氷ブロックのように冷凍保存できたら便利だなーと思っていたのですが、公式サイト見たところ冷凍不可のようで……。
タッパに入れて冷蔵庫保存で、食べきれる分だけあげるのが良さそうですね。私も今度試してみます!
4歳のインドホシガメを購入し飼育して早11年。
ペットショップの方に勧められて基本レップカルリクガメフードと水のみ与えてきましたが甲羅は非常に綺麗な上に毎日動き回るほど元気いっぱいです。
恐らくリクガメフードだけで長期間飼育した方が少ないのでリクガメフードだけではダメと不穏な噂が流れているようですが、約10年以上リクガメフードだけで実際に飼育してきて全く問題なかったのでリクガメフードに頼るのも別に問題ないと思いますよ。
コメントありがとうございます!
貴重な飼育情報を教えていただき感謝します。
また記事内容について何か「ここはちょっと違うかな」という部分がありましたら是非お気軽にコメントいただけると嬉しいです。
インドホシガメの子亀2頭を立て続けに亡くして心折れかけましたが、現在はギリシャリクガメ1頭を育てております。
餌は、当初から【リックゼリー】をメインに与え、15ヶ月の飼育期間で、導入時48gだった体重は約7倍の330gに達しました。
カメの種類というよりも個体差に因るでしょうか、箱書きで低いとされたギリシャの嗜好性は当てにならず、我が家は食いつき良好です。
箱書きには他にも【リックゼリーのみで1年以上も育てたホシガメ】の写真が載せられており【ゼリー】単独使用で問題無く育つとのことです。

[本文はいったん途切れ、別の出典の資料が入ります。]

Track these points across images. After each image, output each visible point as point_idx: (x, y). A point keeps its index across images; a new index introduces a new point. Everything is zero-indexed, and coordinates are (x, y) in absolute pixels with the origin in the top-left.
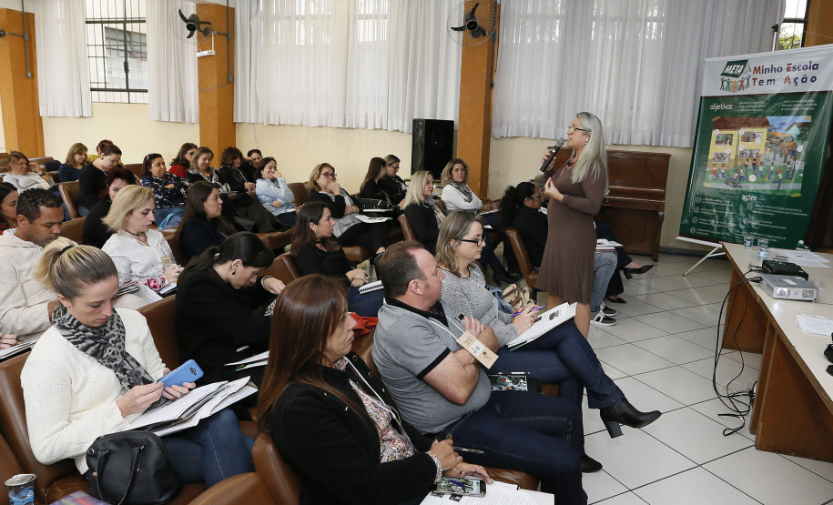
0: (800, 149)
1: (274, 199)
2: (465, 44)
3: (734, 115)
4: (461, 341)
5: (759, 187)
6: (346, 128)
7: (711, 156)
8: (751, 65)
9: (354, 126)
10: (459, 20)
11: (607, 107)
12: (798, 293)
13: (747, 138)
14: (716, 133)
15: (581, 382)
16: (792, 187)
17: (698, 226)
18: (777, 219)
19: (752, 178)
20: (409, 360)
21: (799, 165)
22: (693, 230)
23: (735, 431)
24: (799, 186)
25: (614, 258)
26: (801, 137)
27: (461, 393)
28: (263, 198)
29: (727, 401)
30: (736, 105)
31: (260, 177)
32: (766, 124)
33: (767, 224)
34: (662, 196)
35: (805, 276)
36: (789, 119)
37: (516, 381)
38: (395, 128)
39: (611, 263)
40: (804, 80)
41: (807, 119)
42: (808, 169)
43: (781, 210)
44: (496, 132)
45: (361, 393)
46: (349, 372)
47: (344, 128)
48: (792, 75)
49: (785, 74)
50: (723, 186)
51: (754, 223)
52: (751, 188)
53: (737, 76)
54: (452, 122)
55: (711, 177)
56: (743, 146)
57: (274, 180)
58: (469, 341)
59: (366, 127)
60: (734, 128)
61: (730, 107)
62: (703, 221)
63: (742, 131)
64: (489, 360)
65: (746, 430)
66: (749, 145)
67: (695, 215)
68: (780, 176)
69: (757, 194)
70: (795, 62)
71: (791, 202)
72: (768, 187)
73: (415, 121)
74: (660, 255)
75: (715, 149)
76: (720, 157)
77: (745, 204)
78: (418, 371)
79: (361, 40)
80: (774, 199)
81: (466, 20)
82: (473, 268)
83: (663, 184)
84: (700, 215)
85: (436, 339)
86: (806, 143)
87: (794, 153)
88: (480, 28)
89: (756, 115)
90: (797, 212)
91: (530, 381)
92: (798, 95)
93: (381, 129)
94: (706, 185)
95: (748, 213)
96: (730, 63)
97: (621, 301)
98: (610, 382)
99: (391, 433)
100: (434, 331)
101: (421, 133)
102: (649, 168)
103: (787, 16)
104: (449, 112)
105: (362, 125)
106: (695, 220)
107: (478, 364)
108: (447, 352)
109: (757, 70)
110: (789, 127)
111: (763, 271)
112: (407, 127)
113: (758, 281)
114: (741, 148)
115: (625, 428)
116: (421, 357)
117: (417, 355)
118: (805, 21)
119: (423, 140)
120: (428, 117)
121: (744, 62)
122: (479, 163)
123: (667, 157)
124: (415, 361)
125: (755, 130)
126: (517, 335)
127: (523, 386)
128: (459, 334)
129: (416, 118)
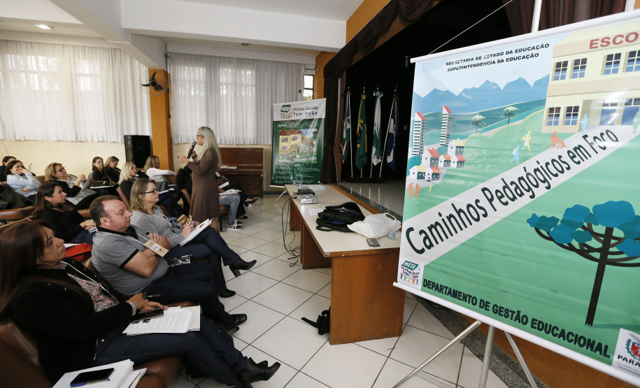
0: (314, 143)
1: (23, 187)
2: (151, 94)
3: (288, 129)
4: (146, 245)
5: (301, 160)
6: (78, 141)
7: (280, 148)
8: (292, 107)
9: (83, 140)
10: (146, 80)
11: (231, 127)
12: (310, 201)
13: (294, 139)
14: (281, 137)
15: (219, 255)
16: (313, 159)
17: (278, 180)
18: (309, 173)
19: (298, 156)
20: (113, 259)
21: (315, 149)
22: (276, 182)
23: (295, 264)
24: (316, 159)
25: (238, 198)
26: (314, 138)
27: (147, 271)
28: (14, 186)
29: (290, 252)
30: (288, 125)
31: (10, 173)
32: (301, 132)
33: (306, 176)
34: (261, 168)
35: (314, 194)
36: (309, 130)
37: (184, 260)
38: (113, 141)
39: (237, 200)
40: (313, 114)
41: (316, 130)
42: (318, 151)
43: (310, 169)
44: (175, 141)
45: (78, 279)
46: (68, 269)
47: (77, 141)
48: (308, 111)
49: (305, 111)
50: (287, 161)
51: (301, 176)
52: (298, 160)
53: (287, 112)
54: (149, 136)
55: (281, 157)
56: (293, 143)
57: (22, 175)
58: (151, 244)
59: (93, 140)
60: (288, 135)
61: (285, 126)
62: (280, 177)
63: (292, 136)
64: (163, 252)
65: (299, 263)
66: (295, 142)
67: (276, 175)
68: (308, 155)
69: (300, 163)
70: (309, 106)
71: (314, 165)
72: (304, 160)
73: (125, 136)
74: (264, 195)
75: (281, 144)
76: (284, 148)
77: (296, 168)
78: (120, 264)
79: (82, 89)
80: (306, 165)
81: (150, 81)
82: (156, 208)
83: (261, 162)
84: (278, 175)
85: (130, 246)
86: (317, 140)
87: (312, 144)
88: (159, 85)
89: (296, 129)
90: (316, 170)
91: (192, 259)
92: (311, 120)
93: (103, 141)
94: (280, 161)
95: (298, 172)
96: (284, 106)
97: (246, 218)
98: (232, 251)
99: (102, 297)
100: (128, 242)
101: (129, 142)
102: (254, 155)
103: (305, 87)
104: (147, 131)
105: (90, 139)
106: (277, 177)
107: (157, 256)
108: (137, 251)
109: (295, 109)
110: (309, 133)
111: (298, 194)
112: (121, 140)
113: (296, 198)
114: (292, 144)
115: (241, 271)
116: (121, 257)
117: (119, 255)
118: (313, 89)
119: (131, 147)
120: (133, 133)
121: (289, 106)
122: (167, 157)
123: (262, 149)
124: (117, 259)
125: (297, 136)
126: (184, 239)
127: (188, 262)
128: (145, 241)
129: (125, 134)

ただし、野菜との併用を勧める箱書きも確かに見られるため、草食傾向の強い種は、葉菜中心の方が良い結果を得るのでしょう。
いつも、箱書きの2倍量を作り、5mm厚×20mm幅×70mm長の短冊状にカットした欠片を冷蔵庫で保存して6日で使い切ります。

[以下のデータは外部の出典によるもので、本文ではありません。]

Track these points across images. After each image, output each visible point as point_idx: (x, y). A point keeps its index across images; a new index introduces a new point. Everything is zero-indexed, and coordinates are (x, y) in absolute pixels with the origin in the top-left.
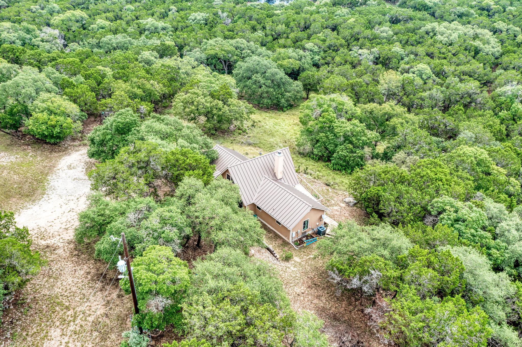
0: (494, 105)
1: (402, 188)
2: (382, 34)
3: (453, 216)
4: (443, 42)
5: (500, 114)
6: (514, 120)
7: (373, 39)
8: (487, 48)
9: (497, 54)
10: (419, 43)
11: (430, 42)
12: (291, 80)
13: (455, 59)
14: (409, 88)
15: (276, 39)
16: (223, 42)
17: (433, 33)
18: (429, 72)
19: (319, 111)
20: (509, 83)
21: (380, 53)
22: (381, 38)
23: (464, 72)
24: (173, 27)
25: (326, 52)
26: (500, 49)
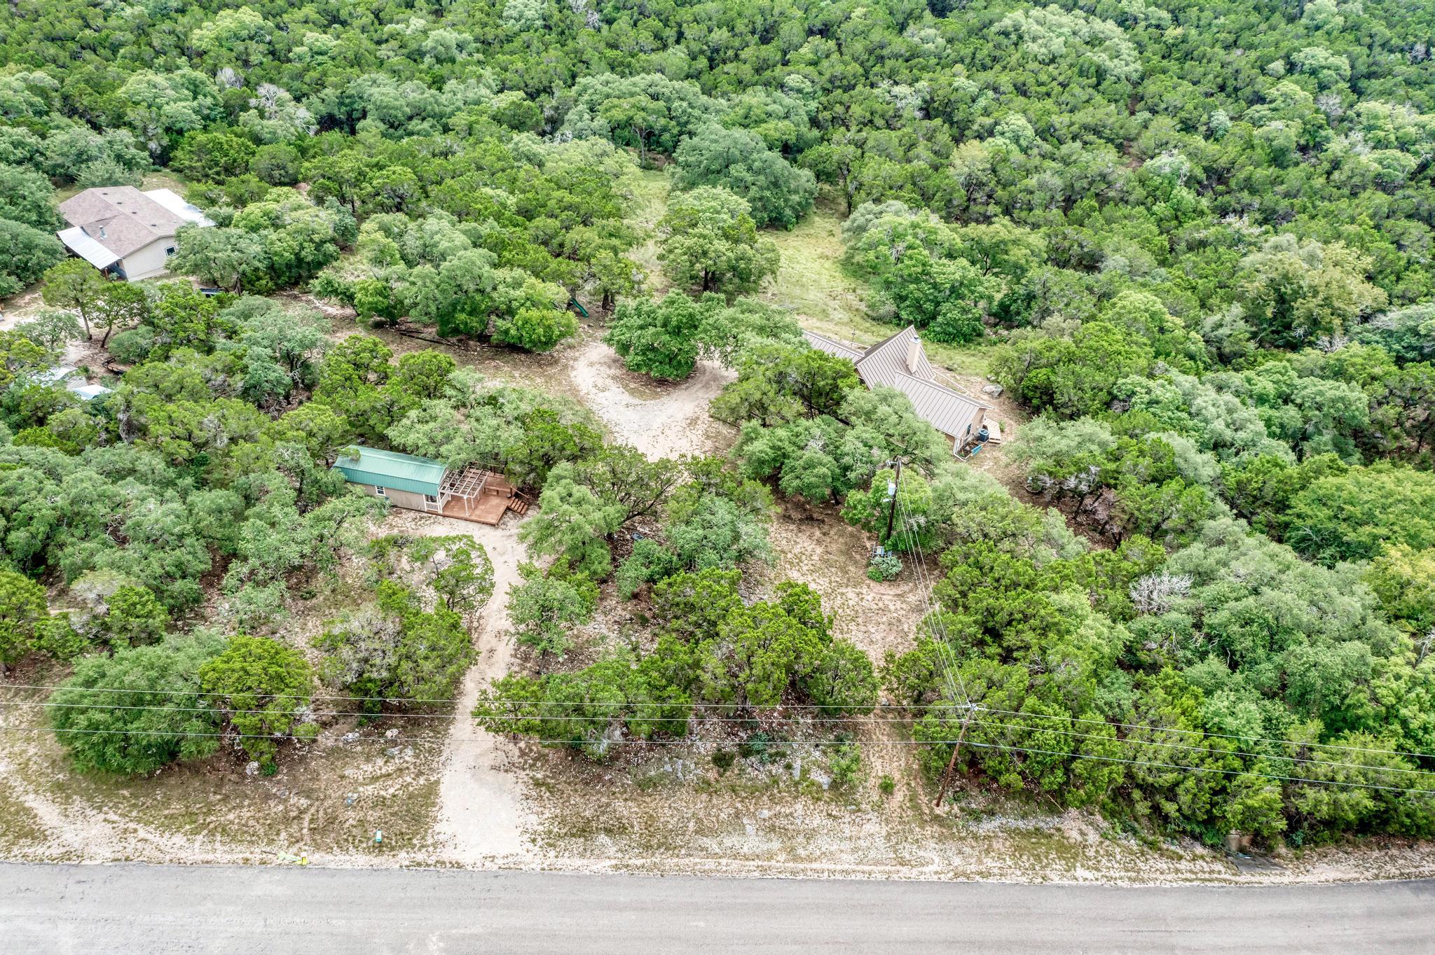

【ゼリー】の他、野草(タンポポ、ノゲシ、オオバコ、シロツメクサ、ハコベ、アザミ等)と大根菜を栽培し、副食として与えて居ますが【ゼリー】と葉菜の比率は、7対3から6対4程度と【ゼリー】多めです。ただし、葉菜しか与えない日もあります。
今のところ、甲羅の形状や堅さなどに問題は生じておらず、順調な成長を見せており、排便や排尿の頻度、尿酸の排泄量も平均的です。
飲み水を与えずとも、ゼリーや葉菜から摂れる水分で足りている様子なのは、毎日の排尿量が多いと感じる点からも明らかです。
カルシウムとリンの比率が申し分ないため、今後とも【ゼリー】中心で育てるつもりですが、成長に伴い食欲が急増しているため、ネックとなるのは【ゼリー】の単価が高いことです。
なお、毎朝、手から食べさせているため、【ゼリー】を餌皿に置くことは殆どなく、夏場に腐敗させたこともありません。むしろ、冬場は感想気味の環境で飼育しているため、餌皿に置くとカラカラに乾涸らびる事は在ります。
浄さん
コメントありがとうございます。詳細な情報を教えていただき感謝します。とても勉強になります。
リックゼリーはカルシウムとリンの比率で言えばコマツナやチンゲンサイよりもバランスが良いですし、優れた人工配合飼料だと思います。
ドッグフードやキャットフードに対して、リクガメフードはまだまだ製品の数が少なく、選択の余地が限られています。リックゼリーのようなユニークな製品がもっと増えてくれたらいいのになと感じる今日この頃です。